How to complete this task:
For each line of the data below that contains "left", return that line.

(Data excerpts)
==============================
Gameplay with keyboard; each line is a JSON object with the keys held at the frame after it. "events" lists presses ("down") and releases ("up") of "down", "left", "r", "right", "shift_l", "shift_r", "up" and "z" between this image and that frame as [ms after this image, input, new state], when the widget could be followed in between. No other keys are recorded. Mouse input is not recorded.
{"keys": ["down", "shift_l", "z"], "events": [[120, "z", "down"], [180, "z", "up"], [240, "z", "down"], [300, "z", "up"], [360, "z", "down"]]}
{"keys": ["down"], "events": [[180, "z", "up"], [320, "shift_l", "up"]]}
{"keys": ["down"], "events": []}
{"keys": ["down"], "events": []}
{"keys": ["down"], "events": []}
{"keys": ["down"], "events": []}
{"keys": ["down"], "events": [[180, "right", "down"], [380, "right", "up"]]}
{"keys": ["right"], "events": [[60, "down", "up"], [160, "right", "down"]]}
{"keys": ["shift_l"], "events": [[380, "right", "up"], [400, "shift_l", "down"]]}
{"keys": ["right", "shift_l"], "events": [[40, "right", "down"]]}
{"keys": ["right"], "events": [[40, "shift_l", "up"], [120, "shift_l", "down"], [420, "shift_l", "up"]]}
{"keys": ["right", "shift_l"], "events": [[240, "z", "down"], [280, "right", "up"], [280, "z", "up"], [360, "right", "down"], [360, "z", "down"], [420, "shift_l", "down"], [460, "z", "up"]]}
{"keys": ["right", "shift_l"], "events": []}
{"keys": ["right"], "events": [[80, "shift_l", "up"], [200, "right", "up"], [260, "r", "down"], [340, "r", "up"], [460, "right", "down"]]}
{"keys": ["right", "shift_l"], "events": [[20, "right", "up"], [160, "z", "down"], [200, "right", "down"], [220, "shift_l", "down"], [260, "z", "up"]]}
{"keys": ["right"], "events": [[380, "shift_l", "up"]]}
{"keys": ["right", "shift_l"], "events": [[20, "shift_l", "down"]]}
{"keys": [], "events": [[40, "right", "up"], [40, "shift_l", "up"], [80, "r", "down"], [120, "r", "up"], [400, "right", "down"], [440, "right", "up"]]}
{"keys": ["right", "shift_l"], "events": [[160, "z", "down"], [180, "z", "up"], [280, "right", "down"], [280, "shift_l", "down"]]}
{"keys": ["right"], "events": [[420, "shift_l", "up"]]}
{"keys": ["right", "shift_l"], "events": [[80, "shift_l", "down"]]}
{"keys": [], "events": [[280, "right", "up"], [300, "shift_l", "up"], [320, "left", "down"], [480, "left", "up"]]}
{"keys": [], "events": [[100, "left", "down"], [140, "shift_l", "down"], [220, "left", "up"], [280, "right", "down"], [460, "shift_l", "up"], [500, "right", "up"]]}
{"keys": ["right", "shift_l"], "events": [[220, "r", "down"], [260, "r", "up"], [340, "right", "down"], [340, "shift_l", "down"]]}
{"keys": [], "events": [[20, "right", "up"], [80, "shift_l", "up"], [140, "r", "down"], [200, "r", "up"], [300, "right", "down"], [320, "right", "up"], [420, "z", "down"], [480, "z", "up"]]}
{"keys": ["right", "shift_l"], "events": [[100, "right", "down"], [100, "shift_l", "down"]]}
==============================
Written response:
Gameplay with keyboard; each line is a JSON object with the keys held at the frame after it. "events" lists presses ("down") and releases ("up") of "down", "left", "r", "right", "shift_l", "shift_r", "up" and "z" between this image and that frame as [ms after this image, input, new state], when the widget could be followed in between. No other keys are recorded. Mouse input is not recorded.
{"keys": [], "events": [[280, "right", "up"], [300, "shift_l", "up"], [320, "left", "down"], [480, "left", "up"]]}
{"keys": [], "events": [[100, "left", "down"], [140, "shift_l", "down"], [220, "left", "up"], [280, "right", "down"], [460, "shift_l", "up"], [500, "right", "up"]]}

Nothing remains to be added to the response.